The Amsterdam-based startup, founded by former Harvard researcher Shayan Shokri, is building what it calls a “financial inference layer,” an AI system designed to tell banks, insurers, and asset managers not just what’s happening in the world, but also what those events are actually worth in dollars and their risk exposure.
And investors are paying attention.
On April 30, Earthian announced a pre-seed raise at a $112 million valuation — structured as equity plus debt — with backing from Rabobank and NVIDIA’s Inception program. The angel round also drew former executives from Goldman Sachs, Moody’s, and Accenture.
“Five Fortune 500 firms are using our risk models today, and we expect that to be 30 by 2027,” Shokri said in a statement. “That kind of traction doesn’t come from a good pitch deck. It comes from solving a problem these institutions have been trying to solve internally for years.”
The problem isn’t hypothetical. Natural catastrophes caused $107 billion in insured losses globally in 2025 , the sixth straight year that figure has exceeded $100 billion.
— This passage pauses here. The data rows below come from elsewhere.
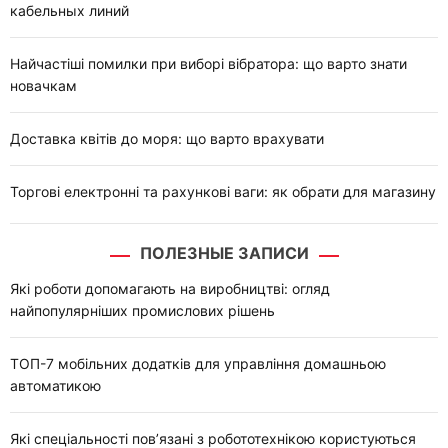
кабельных линий
Найчастіші помилки при виборі вібратора: що варто знати
новачкам
Доставка квітів до моря: що варто врахувати
Торгові електронні та рахункові ваги: як обрати для магазину
ПОЛЕЗНЫЕ ЗАПИСИ
Які роботи допомагають на виробництві: огляд
найпопулярніших промислових рішень
ТОП-7 мобільних додатків для управління домашньою
автоматикою
Які спеціальності пов’язані з робототехнікою користуються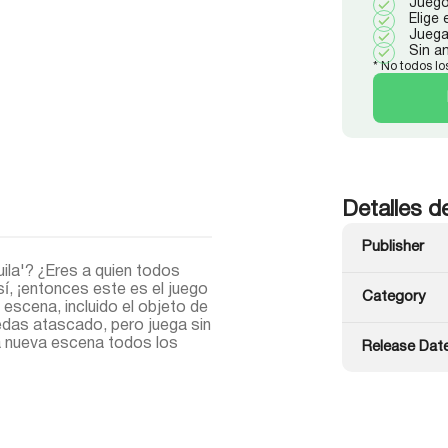
Juego
Elige
Juega
Sin a
* No todos lo
Detalles d
Publisher
ila'? ¿Eres a quien todos
í, ¡entonces este es el juego
Category
 escena, incluido el objeto de
edas atascado, pero juega sin
na nueva escena todos los
Release Dat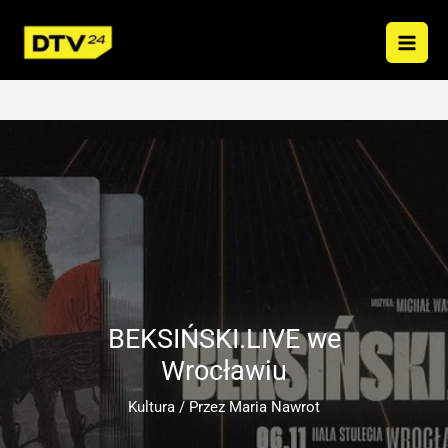
Przejdź
do
treści
BEKSIŃSKI.LIVE we
Wrocławiu
Kultura
/ Przez
Maria Nawrot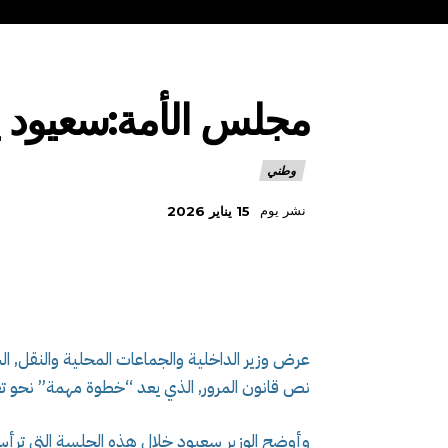
مجلس الأمة:سعيود 
وطني
نشر يوم
15 يناير 2026
عرض وزير الداخلية والجماعات المحلية والنقل, 
نص قانون المرور, الذي يعد “خطوة مهمة” نحو تعز
وأوضح الوزير سعيود خلال هذه الجلسة التي ترأس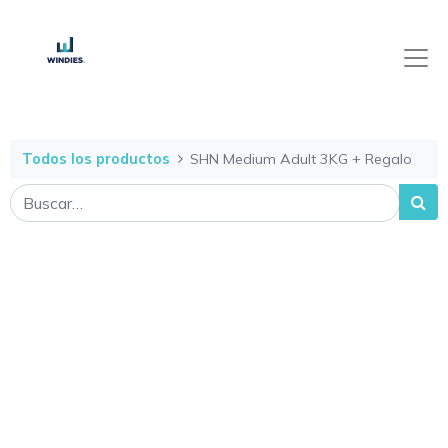
Todos los productos
SHN Medium Adult 3KG + Regalo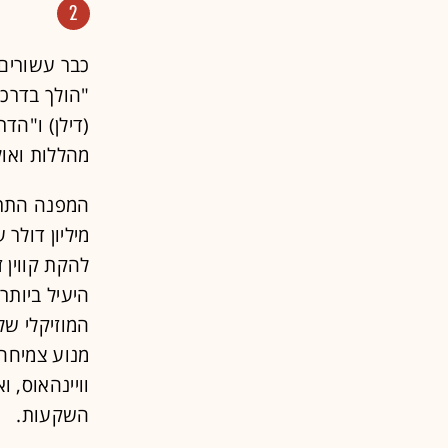
2
כבר עשורים 
"הולך בדרכי"
(דילן) ו"הד
מהללות ואול
מנוע צמיחה 
וויינהאוס, ו
השקעות.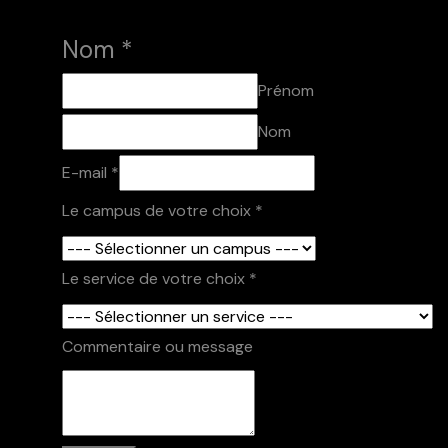
Nom
*
Prénom
Nom
E-mail
*
Le campus de votre choix
*
campus
Le service de votre choix
*
ou E-
mail
Commentaire ou message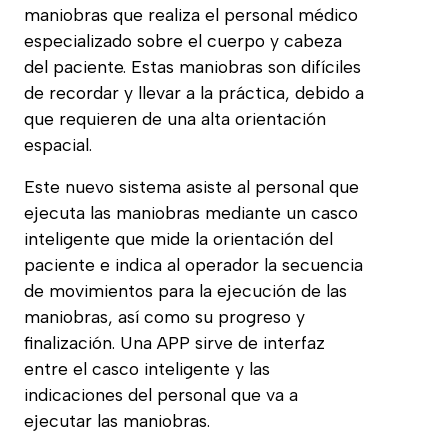
maniobras que realiza el personal médico
especializado sobre el cuerpo y cabeza
del paciente. Estas maniobras son difíciles
de recordar y llevar a la práctica, debido a
que requieren de una alta orientación
espacial.
Este nuevo sistema asiste al personal que
ejecuta las maniobras mediante un casco
inteligente que mide la orientación del
paciente e indica al operador la secuencia
de movimientos para la ejecución de las
maniobras, así como su progreso y
finalización. Una APP sirve de interfaz
entre el casco inteligente y las
indicaciones del personal que va a
ejecutar las maniobras.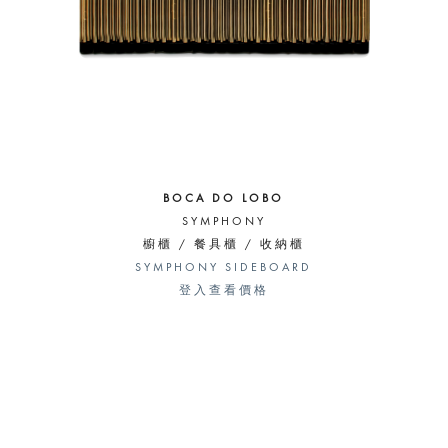
BOCA DO LOBO
SYMPHONY
櫥櫃 / 餐具櫃 / 收納櫃
SYMPHONY SIDEBOARD
登入查看價格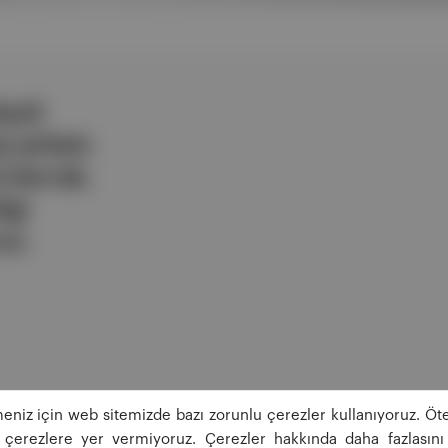
ezli
 şirketi.
e berrak,
lgi
uz.
eniz için web sitemizde bazı zorunlu çerezler kullanıyoruz. Öte
ğı çerezlere yer vermiyoruz. Çerezler hakkında daha fazlasını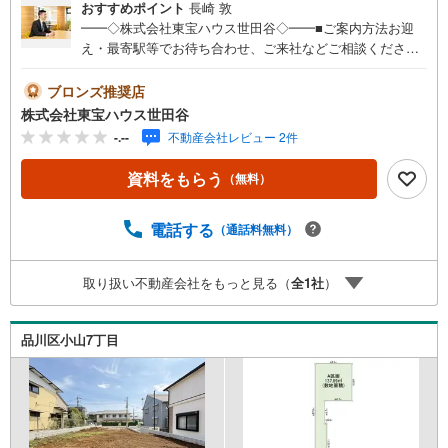
おすすめポイント
長崎 敦
━━◇株式会社東宝ハウス世田谷◇━━■ご案内方法お迎
え・最寄駅等でお待ち合わせ、ご来社などご相談くださ
い。お客様の希望に合わせた物件、周辺環境などもご案内
をいたします。■ご予約方法直接お電話ください。メールで
ブロンズ推奨店
のご予約も承ります。突然のご来店でも対応可能です。事
株式会社東宝ハウス世田谷
前に鍵の手配が必要な場合がございます。お早目にご連絡
-.--
不動産会社レビュー 2件
をいただけると、大変スムーズです。■その他、各種ご相談
もお気軽にどうぞ！◎ファイナンシャルプランナーによる
資料をもらう
（無料）
ライフシミュレーション・生活収支のキャッシュフローを
分かりやすくグラフに表示・お客様のライフプランに合っ
た資金計画のご提案・効果的な生命保険の見直し ◎住宅ロ
電話する
（通話料無料）
ーンのご相談・繰り上げ返済は「いつ」、「どのくらい」
するのが効果的？・どこの銀行で借りるとお得なの？・適
取り扱い不動産会社をもっと見る（
全
1
社
）
切な借入額は？■キッズスペースもございます☆DVD、おも
ちゃ、絵本、ぬりえなど充実させております。資料請求は
【下部オレンジ色資料請求ボタン】よりお問い合わせくだ
品川区小山7丁目
さい！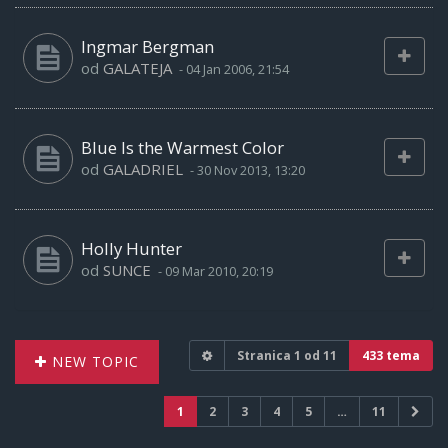
Ingmar Bergman
od
GALATEJA
-
04 Jan 2006, 21:54
Blue Is the Warmest Color
od
GALADRIEL
-
30 Nov 2013, 13:20
Holly Hunter
od
SUNCE
-
09 Mar 2010, 20:19
Stranica
1
od
11
433 tema
NEW TOPIC
1
2
3
4
5
…
11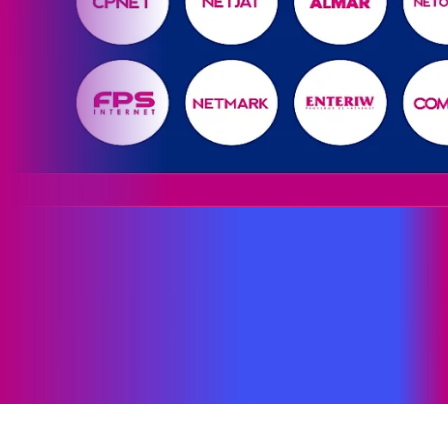
Site desenvolvido e publicado por PSP Intermediação De
Serviços LTDA I 17.082.481/0001-24. Parceiro autorizado
PROXXIMA. Uso da marca regulamentado. Todos os direitos
reservados.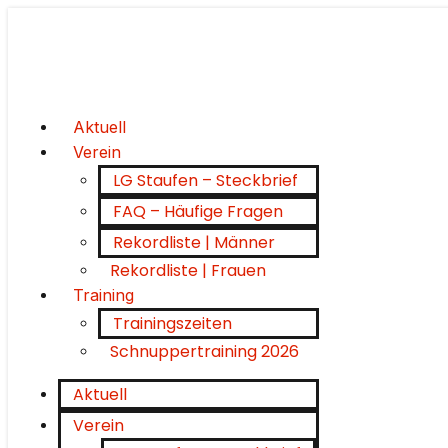
Aktuell
Verein
LG Staufen – Steckbrief
FAQ – Häufige Fragen
Rekordliste | Männer
Rekordliste | Frauen
Training
Trainingszeiten
Schnuppertraining 2026
Aktuell
Verein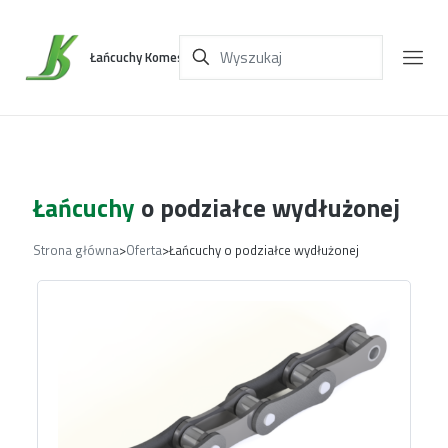
Łańcuchy Komes
Łańcuchy
o podziałce wydłużonej
Strona główna
>
Oferta
>
Łańcuchy o podziałce wydłużonej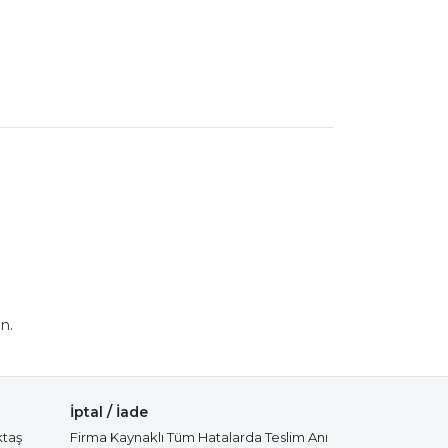
n.
İptal / İade
ktaş
Firma Kaynaklı Tüm Hatalarda Teslim Anı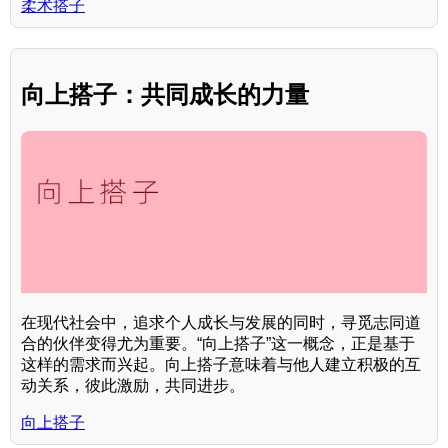
柔术搭子
向上搭子：共同成长的力量
在现代社会中，追求个人成长与发展的同时，寻觅志同道
合的伙伴变得尤为重要。“向上搭子”这一概念，正是基于
这样的需求而兴起。向上搭子意味着与他人建立积极的互
动关系，彼此激励，共同进步。
向上搭子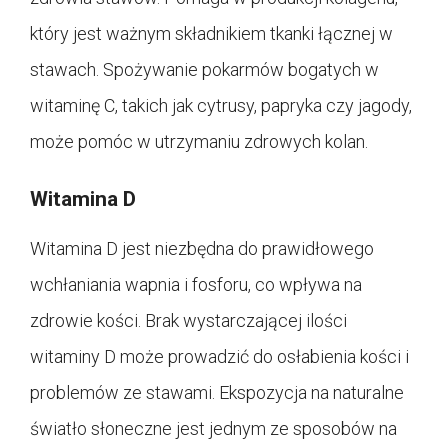
który jest ważnym składnikiem tkanki łącznej w
stawach. Spożywanie pokarmów bogatych w
witaminę C, takich jak cytrusy, papryka czy jagody,
może pomóc w utrzymaniu zdrowych kolan.
Witamina D
Witamina D jest niezbędna do prawidłowego
wchłaniania wapnia i fosforu, co wpływa na
zdrowie kości. Brak wystarczającej ilości
witaminy D może prowadzić do osłabienia kości i
problemów ze stawami. Ekspozycja na naturalne
światło słoneczne jest jednym ze sposobów na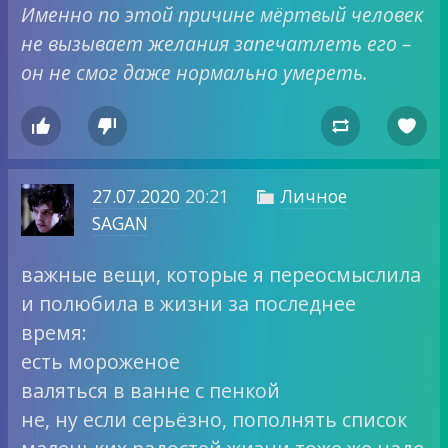
Именно по этой причине мёртвый человек
не вызывает желания запечатлеть его –
он не смог даже нормально умереть.




27.07.2020
20:21
Личное

SAGAN
важные вещи, которые я переосмыслила
и полюбила в жизни за последнее
время:
есть мороженое
валяться в ванне с пенкой
не, ну если серьёзно, пополнять список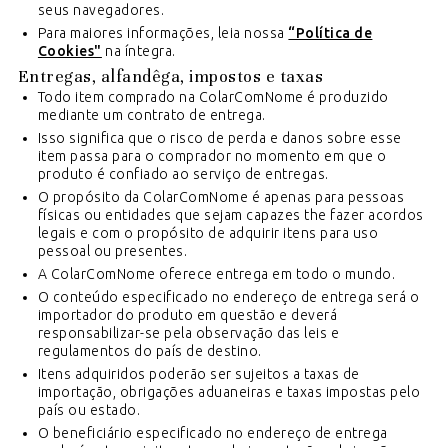
seus navegadores.
Para maiores informações, leia nossa
“Política de
Cookies"
na íntegra.
Entregas, alfandêga, impostos e taxas
Todo item comprado na ColarComNome é produzido
mediante um contrato de entrega.
Isso significa que o risco de perda e danos sobre esse
item passa para o comprador no momento em que o
produto é confiado ao serviço de entregas.
O propósito da ColarComNome é apenas para pessoas
físicas ou entidades que sejam capazes the fazer acordos
legais e com o propósito de adquirir itens para uso
pessoal ou presentes.
A ColarComNome oferece entrega em todo o mundo.
O conteúdo especificado no endereço de entrega será o
importador do produto em questão e deverá
responsabilizar-se pela observação das leis e
regulamentos do país de destino.
Itens adquiridos poderão ser sujeitos a taxas de
importação, obrigações aduaneiras e taxas impostas pelo
país ou estado.
O beneficiário especificado no endereço de entrega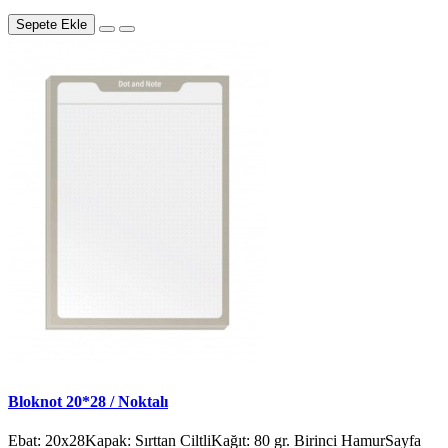
Sepete Ekle
Bloknot 20*28 / Noktalı
Ebat: 20x28Kapak: Sırttan CiltliKağıt: 80 gr. Birinci HamurSayfa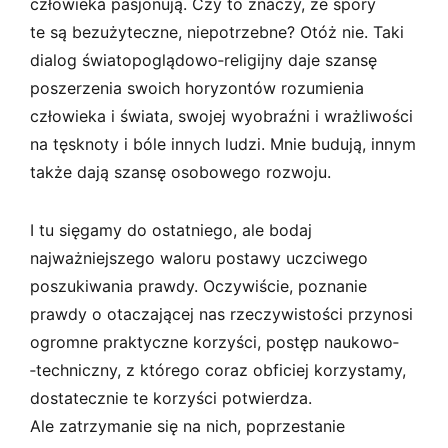
człowieka pasjonują. Czy to znaczy, że spory
te są bezużyteczne, niepotrzebne? Otóż nie. Taki
dialog światopoglądowo­‑religijny daje szansę
poszerzenia swoich horyzontów rozumienia
człowieka i świata, swojej wyobraźni i wrażliwości
na tęsknoty i bóle innych ludzi. Mnie budują, innym
także dają szansę osobowego rozwoju.
I tu sięgamy do ostatniego, ale bodaj
najważniejszego waloru postawy uczciwego
poszukiwania prawdy. Oczywiście, poznanie
prawdy o otaczającej nas rzeczywistości przynosi
ogromne praktyczne korzyści, postęp naukowo­
‑techniczny, z którego coraz obficiej korzystamy,
dostatecznie te korzyści potwierdza.
Ale zatrzymanie się na nich, poprzestanie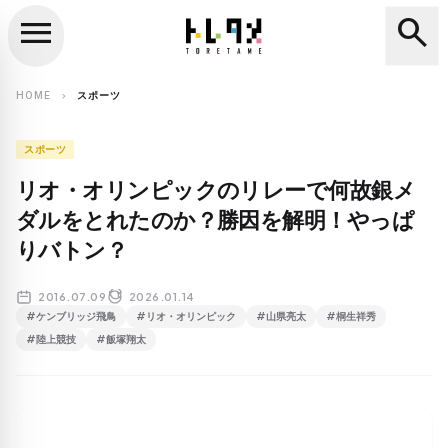
menu
search
close
search
HOME
スポーツ
chevron_right
スポーツ
リオ・オリンピックのリレーで何故銀メ
ダルをとれたのか？勝因を解明！やっぱ
りバトン？
2016.07.09
2026.01.14
#ケンブリッジ飛鳥
#リオ・オリンピック
#山県亮太
#桐生祥秀
#陸上競技
#飯塚翔太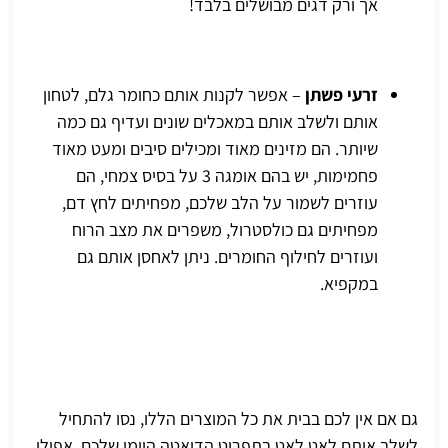
אך ורק דגים מבושלים בלבד!
זרעי פשתן
– אפשר לקנות אותם כחומר גלם, לטחון
אותם ולשלב אותם במאכלים שונים ועדיף גם כמה
שיותר. הם מזינים מאוד ומכילים סיבים ומעט מאוד
פחמימות, יש בהם אומגה 3 על בסיס צמחי, הם
עוזרים לשמור על הלב שלכם, מפחיתים לחץ דם,
מפחיתים גם כולסטרול, משפרים את מצב הרוח
ועוזרים לחילוף החומרים. ניתן לאחסן אותם גם
במקפיא.
גם אם אין לכם בבית את כל המוצרים הללו, נסו להתחיל
לשלב אותם לאט לאט בתפריט הדיאטה היומי שלכם, אפילו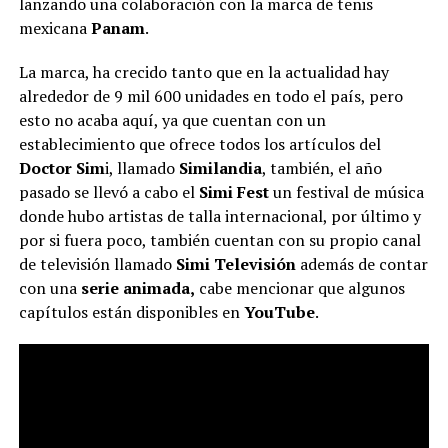
lanzando una colaboración con la marca de tenis
mexicana
Panam
.
La marca, ha crecido tanto que en la actualidad hay
alrededor de 9 mil 600 unidades en todo el país, pero
esto no acaba aquí, ya que cuentan con un
establecimiento que ofrece todos los artículos del
Doctor Sim
i, llamado
Similandia
, también, el año
pasado se llevó a cabo el
Simi Fest
un festival de música
donde hubo artistas de talla internacional, por último y
por si fuera poco, también cuentan con su propio canal
de televisión llamado
Simi Televisión
además de contar
con una
serie animada,
cabe mencionar que algunos
capítulos están disponibles en
YouTube
.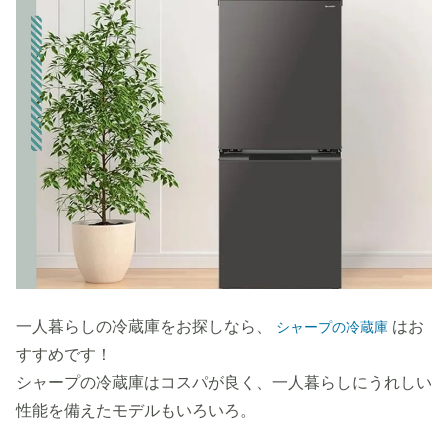
一人暮らしの冷蔵庫をお探しなら、
はお
シャープの冷蔵庫
すすめです！
シャープの冷蔵庫はコスパが良く、一人暮らしにうれしい
性能を備えたモデルもいろいろ。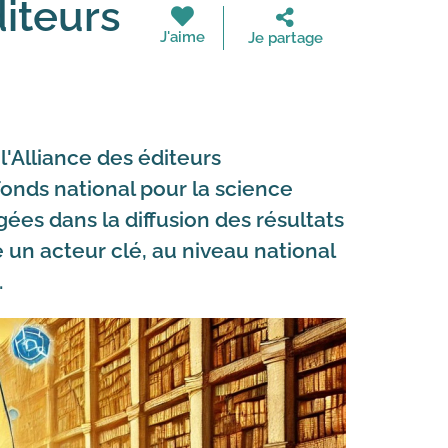
diteurs
J'aime
Je partage
l'Alliance des éditeurs
 Fonds national pour la science
ées dans la diffusion des résultats
 un acteur clé, au niveau national
.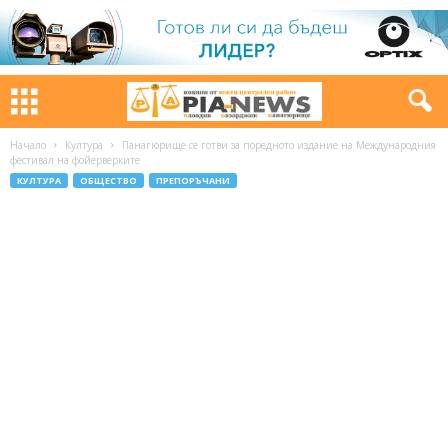
Начало
Култура
Панагюрище се готви за поредното издание на Международния
фестивал на фойерверките
КУЛТУРА
ОБЩЕСТВО
ПРЕПОРЪЧАНИ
The Los Angeles wildfires alone accounted for $40 billion. Add in geopolitical fragmentation, climate volatility, and AI-driven cyber threats, and the math is moving faster than the analysts trying to do it.
Credit: Earthian AI
That’s where Earthian’s positioning starts to land. While large language models dominate most public AI conversations, Earthian is focused on SLMs, or small language models, trained specifically for financial reasoning.